#### EXERCISE REQUIREMENTS:
Look over the lines below. Report each one that includes the string "conclusions".

#### PROVIDED ENTRIES:

+-------+

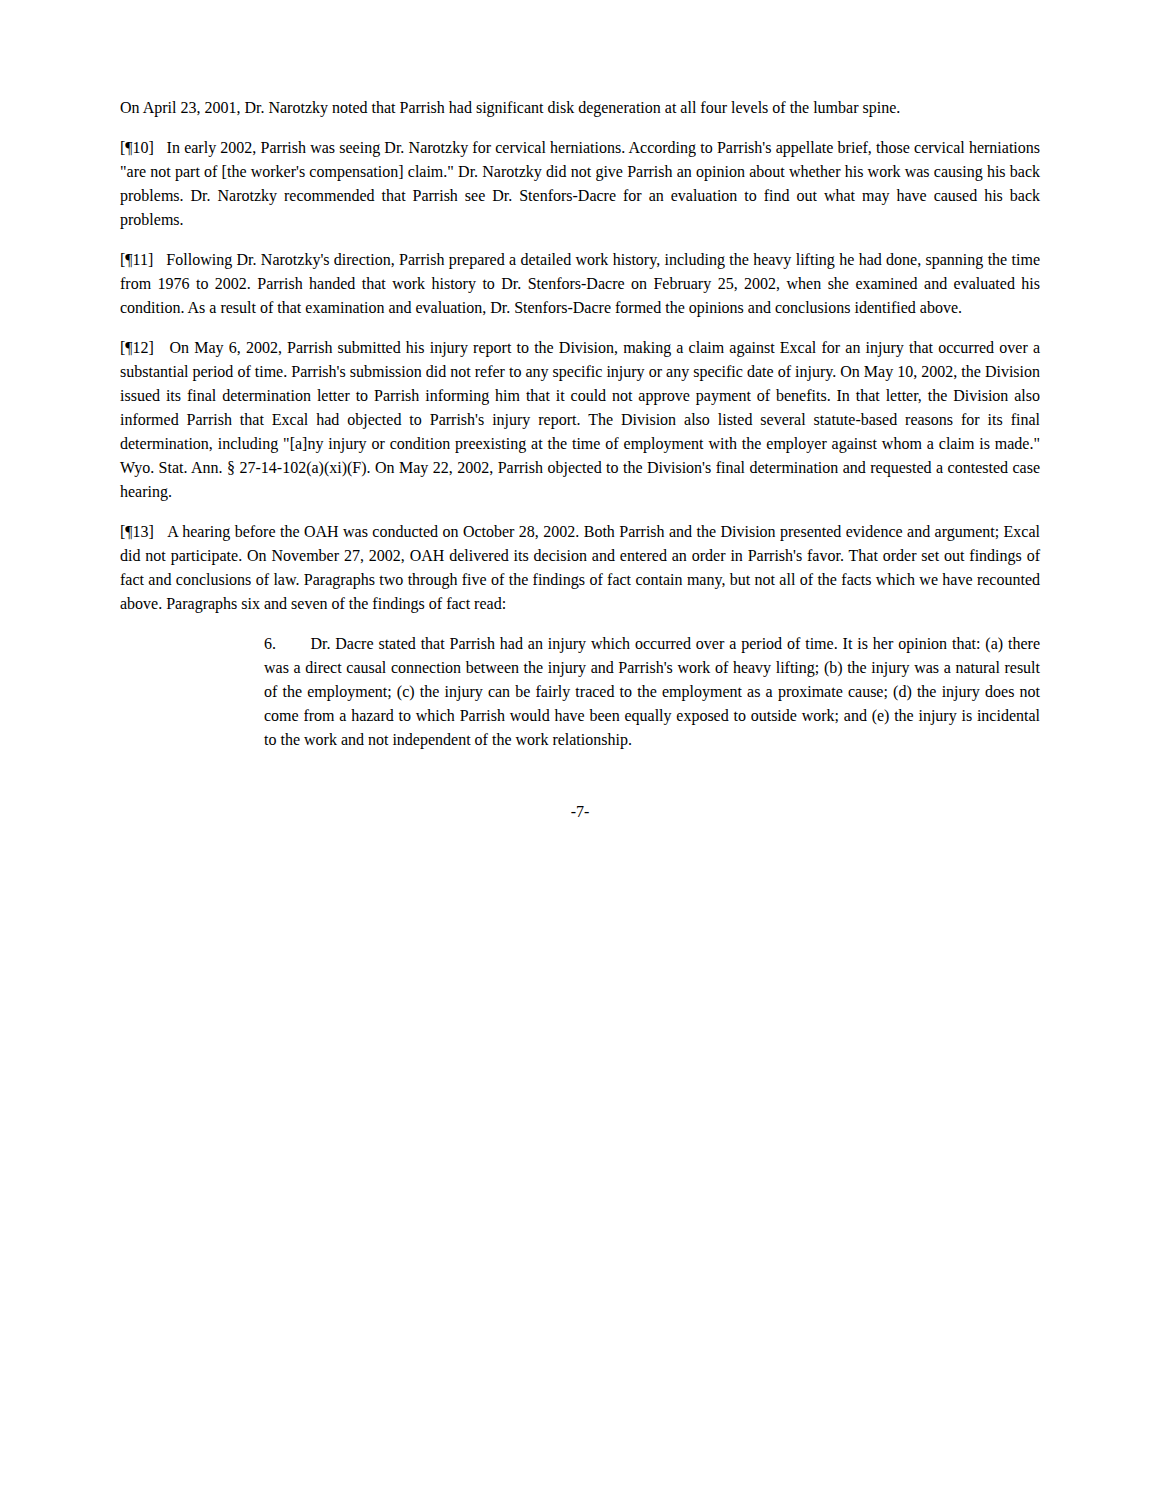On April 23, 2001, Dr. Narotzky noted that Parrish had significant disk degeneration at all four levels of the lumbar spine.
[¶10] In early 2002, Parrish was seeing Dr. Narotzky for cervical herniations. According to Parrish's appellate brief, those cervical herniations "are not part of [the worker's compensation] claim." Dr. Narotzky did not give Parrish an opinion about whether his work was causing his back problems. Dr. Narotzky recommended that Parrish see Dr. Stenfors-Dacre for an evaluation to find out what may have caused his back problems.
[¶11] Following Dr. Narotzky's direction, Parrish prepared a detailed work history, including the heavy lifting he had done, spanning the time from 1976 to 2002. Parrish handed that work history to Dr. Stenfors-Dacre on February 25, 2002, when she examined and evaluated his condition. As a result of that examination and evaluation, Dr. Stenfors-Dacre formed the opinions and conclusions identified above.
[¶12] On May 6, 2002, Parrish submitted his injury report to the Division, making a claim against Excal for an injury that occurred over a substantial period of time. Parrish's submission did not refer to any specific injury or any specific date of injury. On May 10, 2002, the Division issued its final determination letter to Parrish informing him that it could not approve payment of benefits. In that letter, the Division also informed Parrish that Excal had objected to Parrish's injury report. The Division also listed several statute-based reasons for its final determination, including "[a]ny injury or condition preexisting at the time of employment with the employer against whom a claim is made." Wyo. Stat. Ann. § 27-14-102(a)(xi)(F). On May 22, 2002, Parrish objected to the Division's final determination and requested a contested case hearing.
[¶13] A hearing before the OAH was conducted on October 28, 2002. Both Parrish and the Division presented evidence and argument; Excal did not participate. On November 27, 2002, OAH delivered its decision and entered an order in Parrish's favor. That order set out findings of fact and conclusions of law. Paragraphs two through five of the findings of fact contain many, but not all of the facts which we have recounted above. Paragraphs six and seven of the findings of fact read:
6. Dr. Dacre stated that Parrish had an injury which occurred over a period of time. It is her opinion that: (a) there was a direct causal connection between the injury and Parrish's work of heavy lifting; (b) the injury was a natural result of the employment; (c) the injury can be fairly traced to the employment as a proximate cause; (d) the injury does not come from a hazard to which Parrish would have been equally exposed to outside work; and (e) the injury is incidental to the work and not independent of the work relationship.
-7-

+-------+

#### SOLVED EXERCISE:
[¶11] Following Dr. Narotzky's direction, Parrish prepared a detailed work history, including the heavy lifting he had done, spanning the time from 1976 to 2002. Parrish handed that work history to Dr. Stenfors-Dacre on February 25, 2002, when she examined and evaluated his condition. As a result of that examination and evaluation, Dr. Stenfors-Dacre formed the opinions and conclusions identified above.
[¶13] A hearing before the OAH was conducted on October 28, 2002. Both Parrish and the Division presented evidence and argument; Excal did not participate. On November 27, 2002, OAH delivered its decision and entered an order in Parrish's favor. That order set out findings of fact and conclusions of law. Paragraphs two through five of the findings of fact contain many, but not all of the facts which we have recounted above. Paragraphs six and seven of the findings of fact read:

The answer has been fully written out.